Informal sector activities take many forms. At one end of the spectrum is the relatively thriving small-scale manufacturing enterprise employing several workers; at the other end are street vendors, shoe-shiners and other engaged in petty service activities that yield barely a subsistence income. In between are such activities as informal transport services, small shops and laundries.
The sector's existence on the fringes of the law has often led public authorities to confuse it with criminal activities, and to subject it to harassment. Government strategies which have favoured urban development and large capital-intensive enterprises have produced biases which operate to the disadvantage of the informal sector, but ironically preserve it. The informal sector is also the very antithesis of everything that the trade union movement stands for -- huge masses of people living and working in substandard conditions without the protection of the law or of organized labour. A comparable challenge is faced by employers' associations, whose membership until now has consisted largely of enterprises in the modern sector.

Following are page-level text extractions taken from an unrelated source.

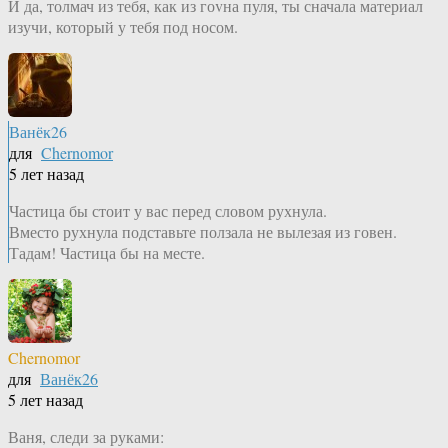
И да, толмач из тебя, как из гоvна пуля, ты сначала материал
изучи, который у тебя под носом.
Ванёк26
для
Chernomor
5 лет назад
Частица бы стоит у вас перед словом рухнула.
Вместо рухнула подставьте ползала не вылезая из говен.
Тадам! Частица бы на месте.
Chernomor
для
Ванёк26
5 лет назад
Ваня, следи за руками:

The prospects for the integration of the informal sector into the mainstream of economic life will to a substantial degree depend on the engagement of both government, and worker and employer organizations.
2. The absence of unemployment benefits forces people to find some way of earning money, for example as a shoeshine boy. Labour in the informal sector is typically characterized by low levels of productivity and income, and must face a high degree of instability of employment. Remuneration tends to be too low to provide workers with an adequate standard of living for themselves and their families.